I reflected inwardly and quietly, all the while the hum and drone of music surrounded me. The friends left to find some cider and reappeared with one for me. I drank it quickly and bought another. It was one way to lighten the mood. The night turned cold and frivolous, like the sparkling cider in my hand, making me giddy and nonchalant.
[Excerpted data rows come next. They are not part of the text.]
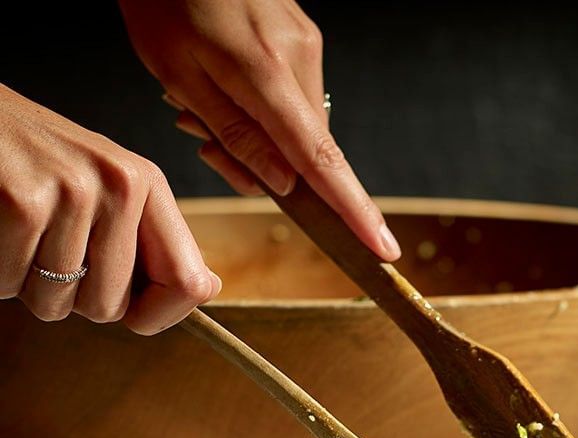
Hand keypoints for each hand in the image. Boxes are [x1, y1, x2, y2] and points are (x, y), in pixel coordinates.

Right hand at [0, 84, 220, 333]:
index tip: (135, 316)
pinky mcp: (21, 202)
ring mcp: (71, 191)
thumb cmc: (33, 162)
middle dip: (74, 297)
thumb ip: (148, 241)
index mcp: (146, 184)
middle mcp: (119, 183)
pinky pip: (12, 286)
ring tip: (20, 234)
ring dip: (28, 285)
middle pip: (110, 307)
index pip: (188, 284)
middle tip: (49, 249)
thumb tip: (205, 289)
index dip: (160, 316)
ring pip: (57, 304)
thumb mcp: (103, 187)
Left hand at [117, 0, 400, 260]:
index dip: (354, 211)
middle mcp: (300, 59)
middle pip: (304, 149)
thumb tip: (284, 184)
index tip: (382, 247)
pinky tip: (221, 79)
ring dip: (257, 131)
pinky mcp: (301, 33)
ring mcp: (305, 43)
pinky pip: (292, 93)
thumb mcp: (177, 73)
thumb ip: (235, 134)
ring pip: (296, 123)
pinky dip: (262, 105)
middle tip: (200, 138)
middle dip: (262, 162)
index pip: (323, 162)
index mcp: (268, 75)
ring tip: (198, 99)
That moment changed everything so slightly, like a clock suddenly no longer able to keep time. I gained insight into the naivety of years of mere acquaintance. I was ready, on the brink, to pull in close to share the rest of the story, the private details of my associations with the Arabic people – how I was one of them, they were my people, yet time revealed they were not. On reflection, this was a mirror of the past – will I see it clearly now, then walk away and forget?

The budding friendship denied warmth, light and feeding turns grey and dried up like Autumnal blooms displayed in a dark room.

Who can tell why I trust and devote myself to this man, who spoke Aramaic, whose image and touch are unknown to me – yet occupies all my waking thoughts. He is an endless ocean with unfathomable depths, yet he is my Brother in life and death.

Proverbs 18:24 – One who has unreliable friends soon comes to ruin, but there is a friend who sticks closer than a brother.